Looking at a long-term chart of natural gas, you'd have made quite a score over the last year just by being long. Since a spot price low below $2 per thousand cubic feet (Mcf) in the spring 2012, we saw futures top $5.50/Mcf briefly Wednesday before February futures expired. Even my most-hated exchange-traded fund, the United States Natural Gas Fund (UNG), rallied to above $26 from $18 since early December.
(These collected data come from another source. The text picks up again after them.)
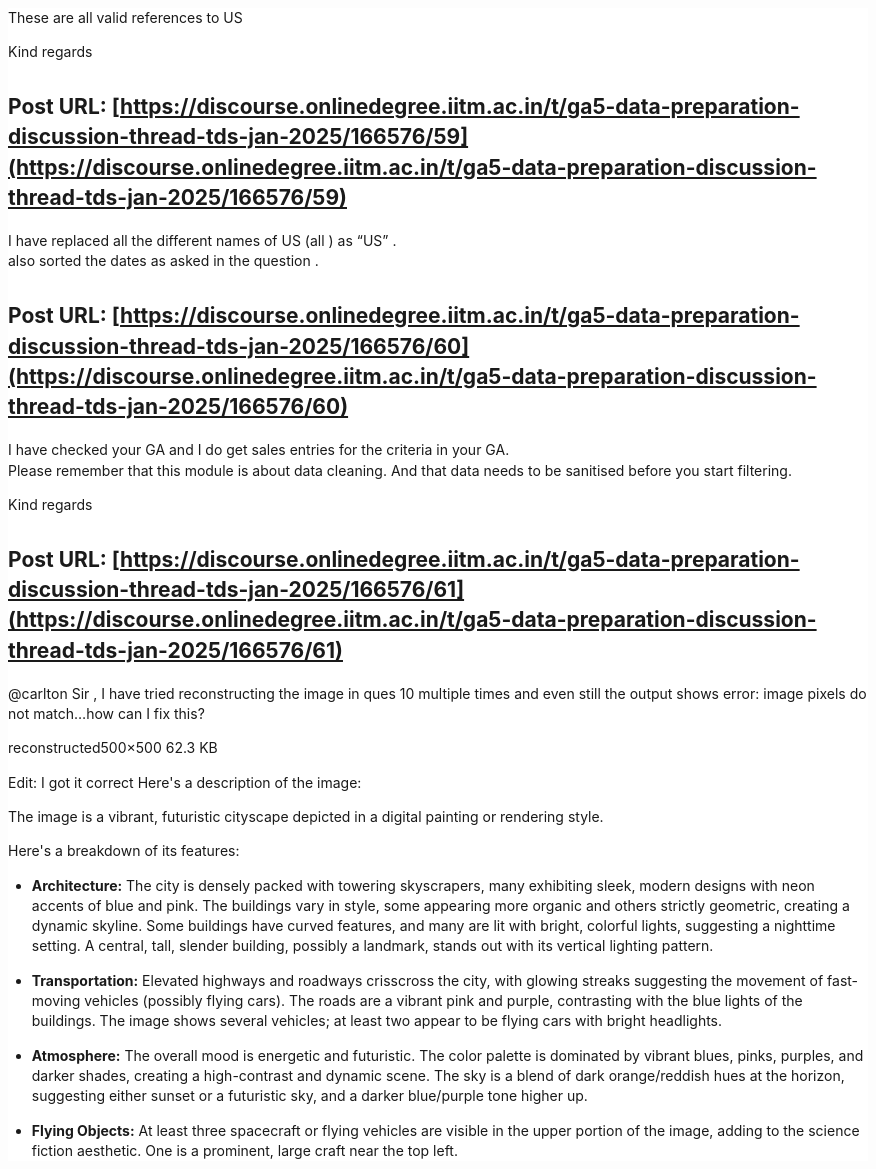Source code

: These are all valid references to US

Kind regards

Post URL: [https://discourse.onlinedegree.iitm.ac.in/t/ga5-data-preparation-discussion-thread-tds-jan-2025/166576/59](https://discourse.onlinedegree.iitm.ac.in/t/ga5-data-preparation-discussion-thread-tds-jan-2025/166576/59)
---
I have replaced all the different names of US (all ) as “US” .  
also sorted the dates as asked in the question .

Post URL: [https://discourse.onlinedegree.iitm.ac.in/t/ga5-data-preparation-discussion-thread-tds-jan-2025/166576/60](https://discourse.onlinedegree.iitm.ac.in/t/ga5-data-preparation-discussion-thread-tds-jan-2025/166576/60)
---
I have checked your GA and I do get sales entries for the criteria in your GA.  
Please remember that this module is about data cleaning. And that data needs to be sanitised before you start filtering.

Kind regards

Post URL: [https://discourse.onlinedegree.iitm.ac.in/t/ga5-data-preparation-discussion-thread-tds-jan-2025/166576/61](https://discourse.onlinedegree.iitm.ac.in/t/ga5-data-preparation-discussion-thread-tds-jan-2025/166576/61)
---
@carlton Sir , I have tried reconstructing the image in ques 10 multiple times and even still the output shows error: image pixels do not match…how can I fix this?  

reconstructed500×500 62.3 KB

Edit: I got it correct
Here's a description of the image:

The image is a vibrant, futuristic cityscape depicted in a digital painting or rendering style. 


Here's a breakdown of its features:

* **Architecture:** The city is densely packed with towering skyscrapers, many exhibiting sleek, modern designs with neon accents of blue and pink. The buildings vary in style, some appearing more organic and others strictly geometric, creating a dynamic skyline. Some buildings have curved features, and many are lit with bright, colorful lights, suggesting a nighttime setting.  A central, tall, slender building, possibly a landmark, stands out with its vertical lighting pattern.

* **Transportation:** Elevated highways and roadways crisscross the city, with glowing streaks suggesting the movement of fast-moving vehicles (possibly flying cars). The roads are a vibrant pink and purple, contrasting with the blue lights of the buildings. The image shows several vehicles; at least two appear to be flying cars with bright headlights.

* **Atmosphere:** The overall mood is energetic and futuristic. The color palette is dominated by vibrant blues, pinks, purples, and darker shades, creating a high-contrast and dynamic scene. The sky is a blend of dark orange/reddish hues at the horizon, suggesting either sunset or a futuristic sky, and a darker blue/purple tone higher up.

* **Flying Objects:** At least three spacecraft or flying vehicles are visible in the upper portion of the image, adding to the science fiction aesthetic.  One is a prominent, large craft near the top left.
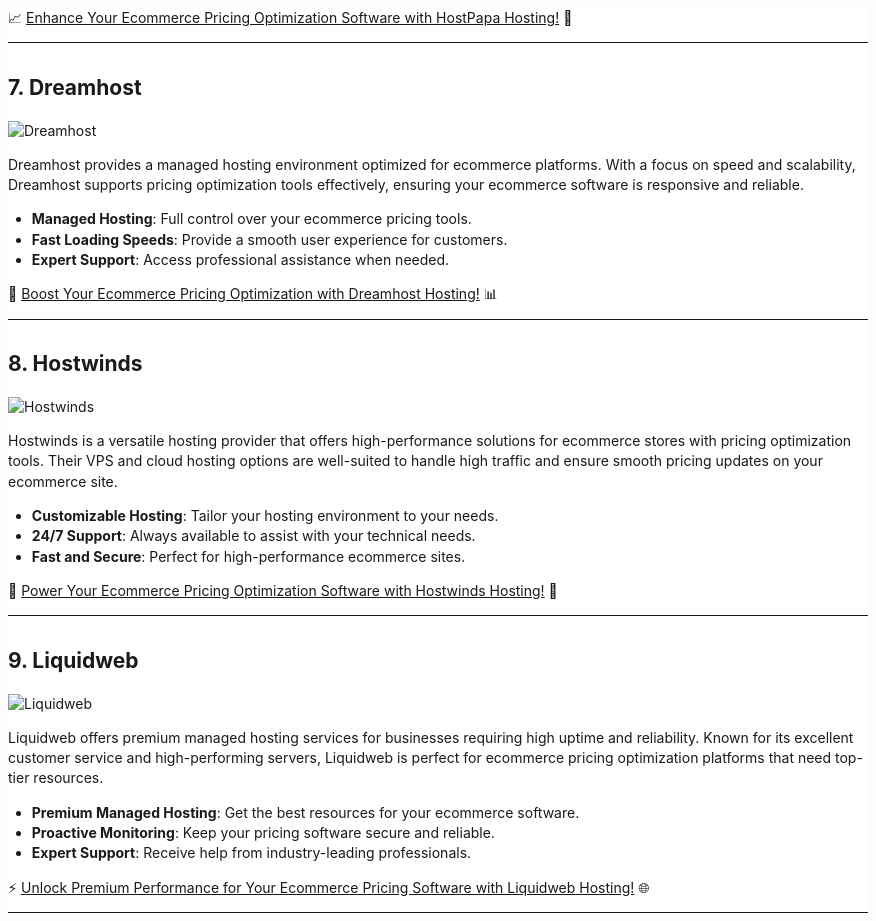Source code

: 📈 [Enhance Your Ecommerce Pricing Optimization Software with HostPapa Hosting!](https://snipitx.com/hostpapa-jy) 🌟

---

## 7. Dreamhost

![Dreamhost](https://i.imgur.com/rXIg8ip.jpeg "Dreamhost Hosting")

Dreamhost provides a managed hosting environment optimized for ecommerce platforms. With a focus on speed and scalability, Dreamhost supports pricing optimization tools effectively, ensuring your ecommerce software is responsive and reliable.

- **Managed Hosting**: Full control over your ecommerce pricing tools.
- **Fast Loading Speeds**: Provide a smooth user experience for customers.
- **Expert Support**: Access professional assistance when needed.

💼 [Boost Your Ecommerce Pricing Optimization with Dreamhost Hosting!](https://snipitx.com/dreamhost-jy) 📊

---

## 8. Hostwinds

![Hostwinds](https://i.imgur.com/53aSNXx.jpeg "Hostwinds Hosting")

Hostwinds is a versatile hosting provider that offers high-performance solutions for ecommerce stores with pricing optimization tools. Their VPS and cloud hosting options are well-suited to handle high traffic and ensure smooth pricing updates on your ecommerce site.

- **Customizable Hosting**: Tailor your hosting environment to your needs.
- **24/7 Support**: Always available to assist with your technical needs.
- **Fast and Secure**: Perfect for high-performance ecommerce sites.

🌟 [Power Your Ecommerce Pricing Optimization Software with Hostwinds Hosting!](https://snipitx.com/hostwinds-jy) 🚀

---

## 9. Liquidweb

![Liquidweb](https://i.imgur.com/4IvT9SC.jpeg "Liquidweb Hosting")

Liquidweb offers premium managed hosting services for businesses requiring high uptime and reliability. Known for its excellent customer service and high-performing servers, Liquidweb is perfect for ecommerce pricing optimization platforms that need top-tier resources.

- **Premium Managed Hosting**: Get the best resources for your ecommerce software.
- **Proactive Monitoring**: Keep your pricing software secure and reliable.
- **Expert Support**: Receive help from industry-leading professionals.

⚡ [Unlock Premium Performance for Your Ecommerce Pricing Software with Liquidweb Hosting!](https://snipitx.com/liquidweb-jy) 🌐

---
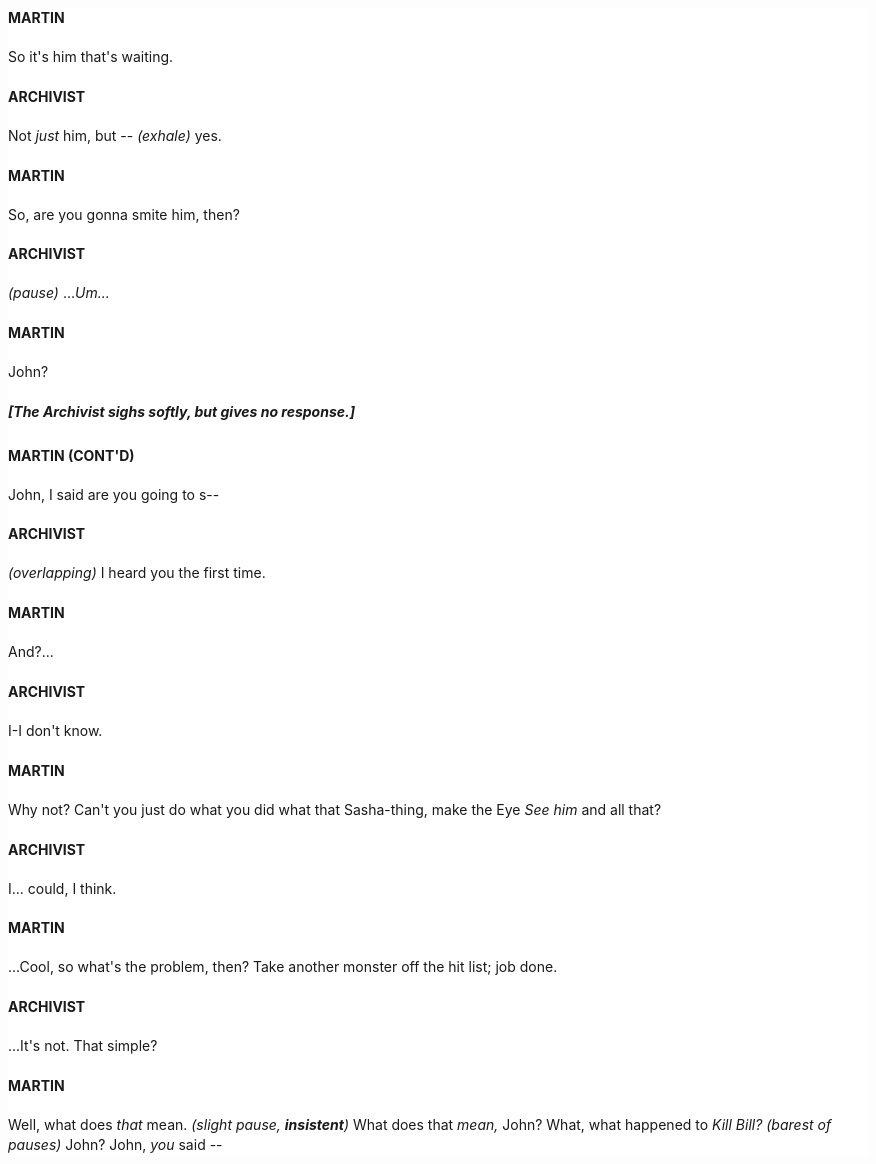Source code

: #### MARTIN

So it's him that's waiting.

#### ARCHIVIST

Not *just* him, but -- _(exhale)_ yes.

#### MARTIN

So, are you gonna smite him, then?

#### ARCHIVIST

_(pause)_ ...*Um...*

#### MARTIN

John?

##### [The Archivist sighs softly, but gives no response.]

#### MARTIN (CONT'D)

John, I said are you going to s--

#### ARCHIVIST

_(overlapping)_ I heard you the first time.

#### MARTIN

And?...

#### ARCHIVIST

I-I don't know.

#### MARTIN

Why not? Can't you just do what you did what that Sasha-thing, make the Eye *See him* and all that?

#### ARCHIVIST

I... could, I think.

#### MARTIN

...Cool, so what's the problem, then? Take another monster off the hit list; job done.

#### ARCHIVIST

...It's not. That simple?

#### MARTIN

Well, what does *that* mean. _(slight pause, __insistent__)_ What does that *mean,* John? What, what happened to *Kill Bill?* _(barest of pauses)_ John? John, *you* said --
Much of this recent rally has obviously been due to extreme cold reaching far into the Deep South. The market itself is expressing the short-term nature of this phenomenon as well: While March is trading today at $5.10/Mcf, futures for May are trading at $4.35/Mcf and are below $4/Mcf as soon as the spring of 2015. This deep level of backwardation in the curve of prices is a classic indication of short-term conditions affecting front-month futures while not greatly affecting longer-term price expectations.

But here's the thing -- and a most important thing it is: Future price curves of most commodities are notoriously bad predictors of future price action. Just look at the recent activity of natural gas itself if you want proof. After an initial run above $4/Mcf at the start of January, developing an already deep $0.30 premium, temperatures in the Northeast moderated and gave natural gas the strong opportunity to back off again toward and below $4/Mcf -- but it didn't. I viewed this action as exceedingly bullish (but did not recommend or act on it) and, sure enough, it presaged another massive run to a high in the February futures of $5.72 before expiring Wednesday. Indeed, that discount to the March futures sunk many of the traders depending on the short-term nature of the move as March futures drove higher, also settling at $5.52 yesterday.

I will not be fooled again. Temperatures are scheduled to again moderate starting this weekend and we'll see no more ice in Atlanta soon, and natural gas is already off more than $0.35/Mcf today. All things being equal, and if the futures curve is correct in its futures pricing, that deep backwardation should moderate and/or spot prices should come down well below $5/Mcf.

But if that doesn't happen, I'll be a hair-trigger ready to buy nat gas futures out on the curve where the prices still hover around $4.35/Mcf and below. There are fundamentals to believe that $5/Mcf gas prices will be sustainable. LNG exports are going to start rolling with the completion of the Dominion (D) plant in 2014, there is continuing sequestration and dropping stockpiles, and President Obama's latest talk of natural gas in the State of the Union address.

And what of the natural gas stocks? Most have shown limited upside to this weather-induced move: Ultra Petroleum (UPL) moved to $24 from $21, Chesapeake (CHK) is in a rut at $27; Devon (DVN) has traded horribly. If $5/Mcf nat gas comes back for real and for good, that's about to change for these stocks and others.

Here's a natural gas stock that I think has value and upside if you want to play a long-term natural gas opportunity and are wary of the futures themselves: Southwestern Energy (SWN). See my previous columns for my rationale on that one, but at $42, I like it for the long haul.